Gouvernance locale en Haïti : le rôle moteur des femmes face à la crise
Future of Good décrit une réponse institutionnelle précise à la crise: le projet AGIR du CECI réunit, dans le Nord d’Haïti, des femmes, des jeunes et des autorités locales autour d’une gouvernance…

Future of Good décrit une réponse institutionnelle précise à la crise: le projet AGIR du CECI réunit, dans le Nord d’Haïti, des femmes, des jeunes et des autorités locales autour d’une gouvernance plus participative, inclusive et redevable. AlterPresse rapporte, sur la base d’ONU Femmes, qu’une organisation de femmes sur trois est menacée de fermeture; AGIR consolide ainsi un réseau local déjà actif, sans que le lien entre ces deux dynamiques soit quantifié.

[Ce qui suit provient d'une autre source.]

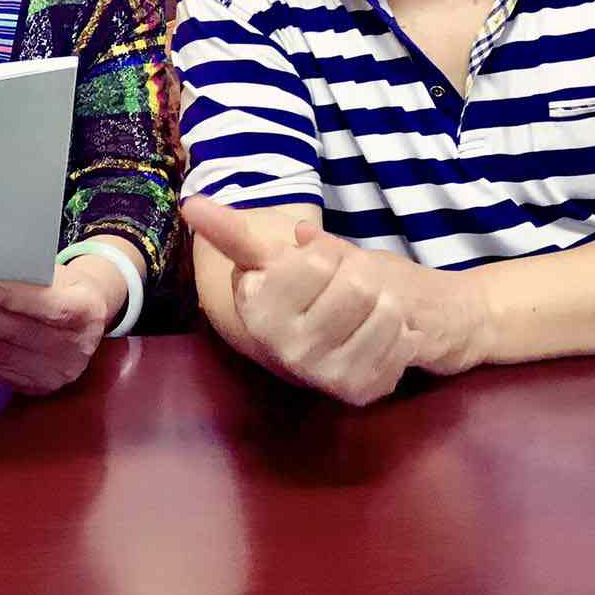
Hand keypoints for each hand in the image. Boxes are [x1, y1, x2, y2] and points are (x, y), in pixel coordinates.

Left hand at [0, 256, 126, 395]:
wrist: (86, 322)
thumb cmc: (65, 289)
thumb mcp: (61, 277)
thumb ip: (32, 280)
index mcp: (86, 312)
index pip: (51, 308)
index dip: (18, 299)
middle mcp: (74, 350)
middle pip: (20, 334)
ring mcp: (54, 374)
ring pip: (1, 357)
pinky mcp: (35, 388)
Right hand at [184, 197, 420, 406]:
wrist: (310, 344)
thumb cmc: (289, 291)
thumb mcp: (262, 257)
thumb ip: (230, 230)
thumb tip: (190, 203)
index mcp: (260, 313)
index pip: (322, 258)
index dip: (323, 252)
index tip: (308, 265)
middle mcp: (289, 351)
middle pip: (359, 283)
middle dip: (355, 274)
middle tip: (338, 288)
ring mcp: (327, 376)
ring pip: (385, 310)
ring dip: (380, 301)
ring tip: (358, 310)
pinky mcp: (363, 391)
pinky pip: (404, 341)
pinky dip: (398, 329)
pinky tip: (374, 334)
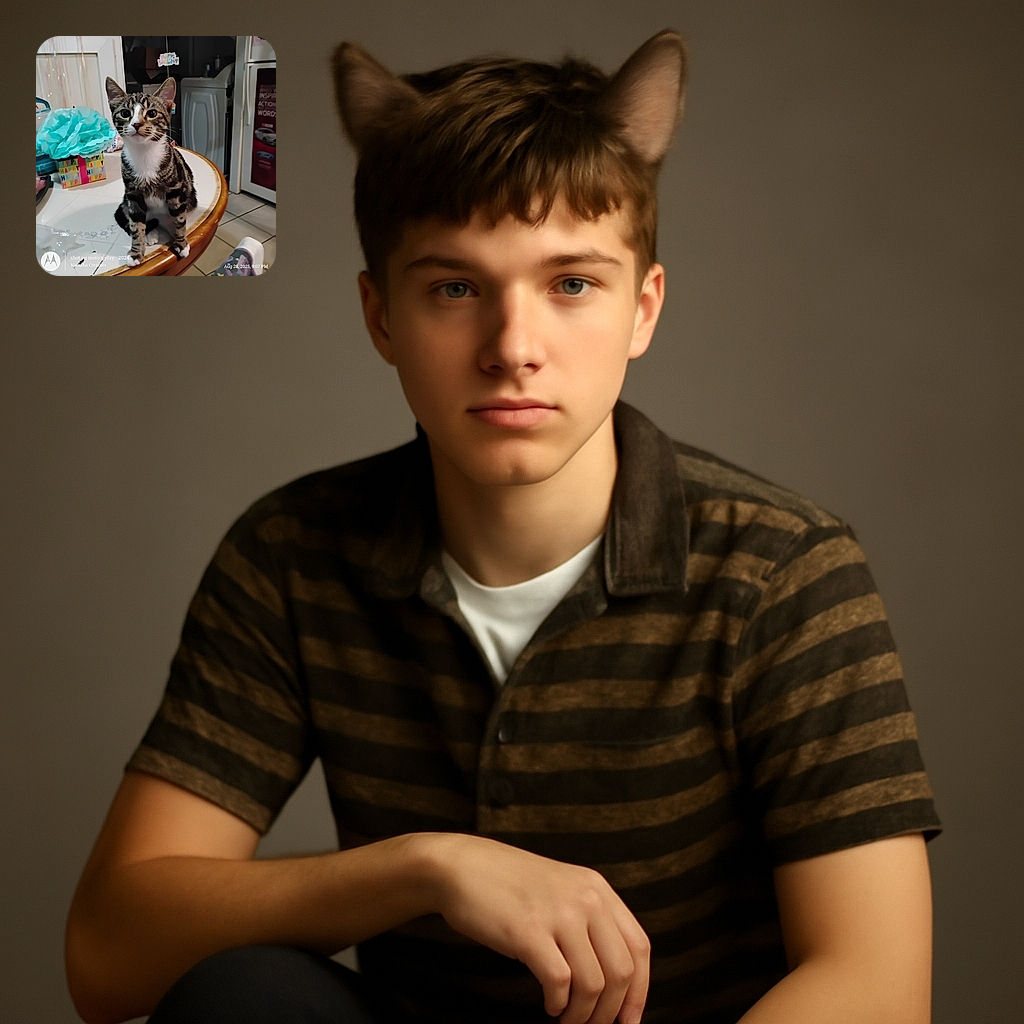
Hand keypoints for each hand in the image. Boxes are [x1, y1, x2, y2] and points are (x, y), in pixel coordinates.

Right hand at [424, 834, 649, 1023]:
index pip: (639, 947)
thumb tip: (615, 980)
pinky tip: (549, 1004)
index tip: (629, 1019)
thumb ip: (590, 921)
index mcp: (597, 889)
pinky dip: (558, 1004)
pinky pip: (560, 982)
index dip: (639, 991)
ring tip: (566, 1018)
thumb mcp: (562, 889)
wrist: (463, 867)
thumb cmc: (510, 886)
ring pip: (594, 984)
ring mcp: (558, 914)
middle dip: (610, 1012)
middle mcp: (585, 899)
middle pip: (622, 972)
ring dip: (582, 1014)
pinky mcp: (529, 932)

Pour les six municipalités de la zone urbaine métropolitaine du Cap-Haïtien, l’enjeu consiste à convertir des interventions dispersées en priorités intercommunales effectivement coordonnées.
Un mécanisme régional de coordination
AGIR repose sur une table multisectorielle réunissant des acteurs publics, privés et de la société civile. Financé par le gouvernement du Québec, le projet est mis en œuvre par le CECI avec l’UQAM, la Maison d’Haïti et deux partenaires locaux, l’AFSODA et l’OGDNH. Future of Good précise que son article a été rédigé en partenariat avec le CECI. Il s’agit donc d’un compte rendu de projet, et non d’une évaluation indépendante.
La méthode part de l’existant local. Mutchi Obas, psychologue, entrepreneure et dirigeante d’un organisme féministe, y a participé comme actrice communautaire et formatrice sur les questions électorales et politiques. Selon son témoignage, les forums et les débats ont favorisé une vision plus cohérente des priorités de la zone métropolitaine.
Le changement documenté est d’abord organisationnel. Les communautés travaillaient auparavant surtout en silo; le projet a créé un espace commun entre autorités et société civile. Cette évolution doit toutefois rester distinguée d’un résultat de politique publique: le compte rendu ne fournit ni budget global, ni calendrier d’exécution, ni indicateurs de résultats permettant d’en mesurer l’efficacité.
Six municipalités, quatre fronts concrets
Les acteurs réunis par AGIR ont identifié quatre dossiers principaux:
- l’aménagement du territoire et la maîtrise de l’urbanisation non planifiée;
- la réparation et l’amélioration des infrastructures liées à l’eau potable, à l’énergie, aux transports et à la gestion des déchets;
- la recherche de solutions adaptées au changement climatique;
- la formulation de réponses fondées sur l’intercommunalité.
Ces priorités déplacent l’analyse vers la capacité d’exécution. La question n’est plus seulement de savoir si les acteurs se réunissent, mais si chaque sujet dispose d’une institution responsable, d’un budget identifié, d’un calendrier et d’un mécanisme de redevabilité. Le texte disponible ne précise ni leur ordre de traitement ni leur traduction en plans opérationnels.
L’échelle intercommunale demeure le principal levier du dispositif. Elle permet de traiter ensemble des problèmes qui dépassent le ressort d’une seule municipalité, notamment les infrastructures, l’urbanisation et la gestion des déchets.
Les points à contrôler
La viabilité des organisations féminines constitue le premier point de surveillance. Le chiffre d’une organisation sur trois menacée de fermeture, relayé par AlterPresse à partir d’ONU Femmes, pose une contrainte matérielle que le projet ne chiffre pas. Les sources disponibles ne précisent pas si AGIR prévoit un mécanisme de continuité pour ses partenaires.
Le deuxième contrôle porte sur le rôle décisionnel des femmes. Leur présence dans les forums doit être distinguée de leur influence sur l’affectation des ressources, la sélection des priorités et le suivi des décisions. Une institution locale réellement inclusive doit produire des traces vérifiables: actes, responsabilités, délais et restitution publique.
Enfin, Vant Bèf Info rapporte que Me René St-Fort exhorte les jeunes haïtiens à ambitionner malgré la crise. Le fragment disponible ne précise toutefois ni le contenu de cette intervention ni son articulation avec AGIR. Il ne constitue donc pas une preuve de l’effet du projet.
Le signal le plus utile sera désormais administratif: des priorités discutées doivent passer à des décisions documentées. Tant que бюджеты, calendriers et indicateurs ne sont pas publiés, AGIR doit être lu comme une architecture de gouvernance en construction, et non comme la preuve d’une amélioration déjà mesurée de la gouvernance locale.